Information given
:::

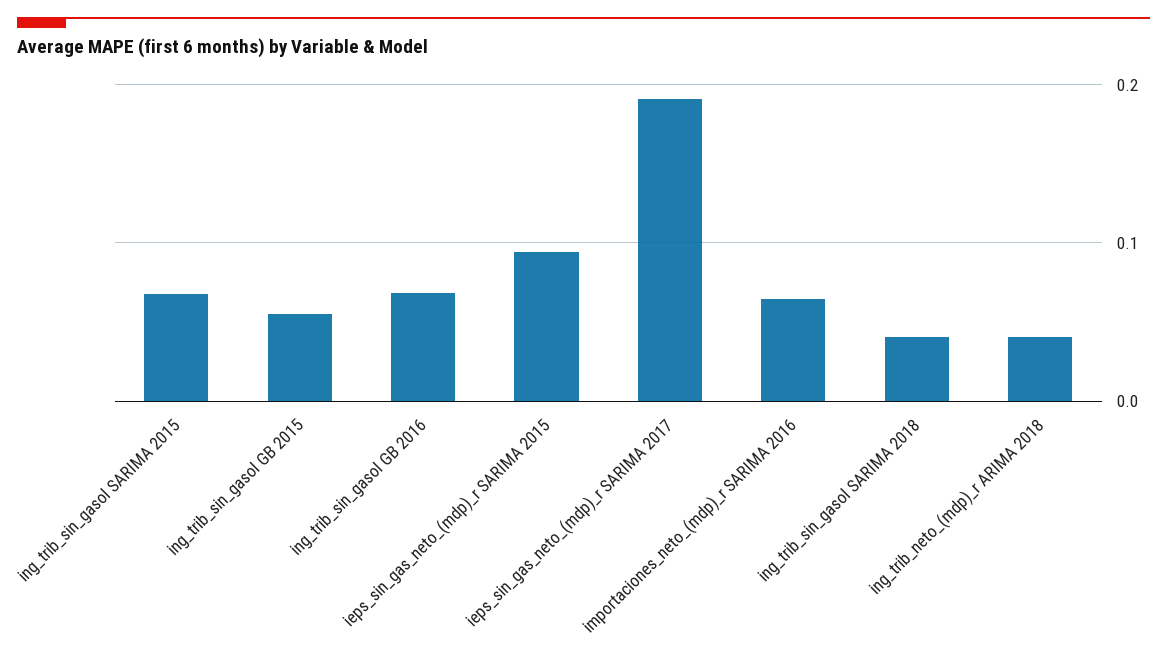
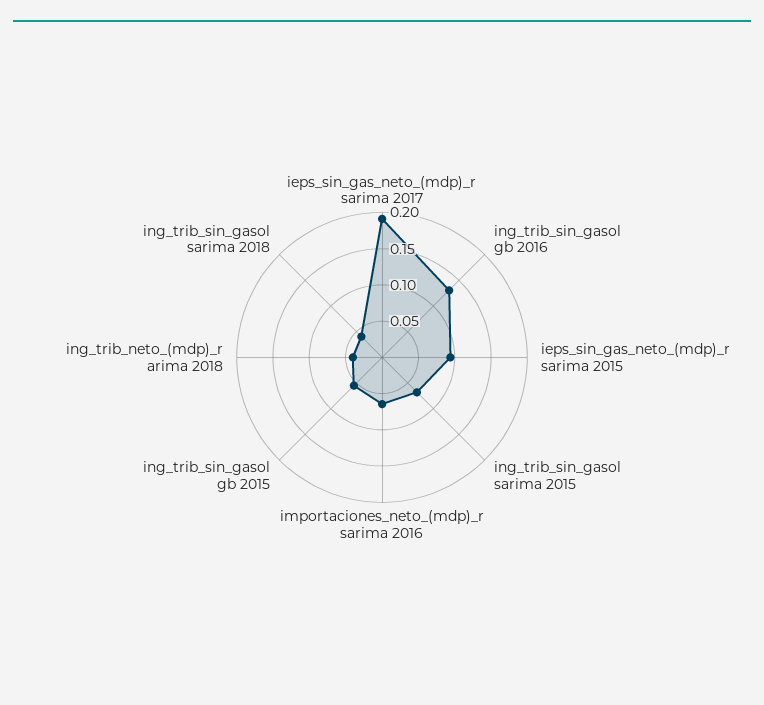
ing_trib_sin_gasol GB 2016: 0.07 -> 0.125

:::

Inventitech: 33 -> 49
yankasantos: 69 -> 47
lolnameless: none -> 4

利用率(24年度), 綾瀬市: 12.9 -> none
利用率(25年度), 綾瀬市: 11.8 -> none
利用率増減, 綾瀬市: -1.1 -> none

:::

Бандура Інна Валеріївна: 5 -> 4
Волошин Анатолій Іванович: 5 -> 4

:::

Work task
In how many lines of the records does the word "none" appear? Answer with the number only.

Written response
4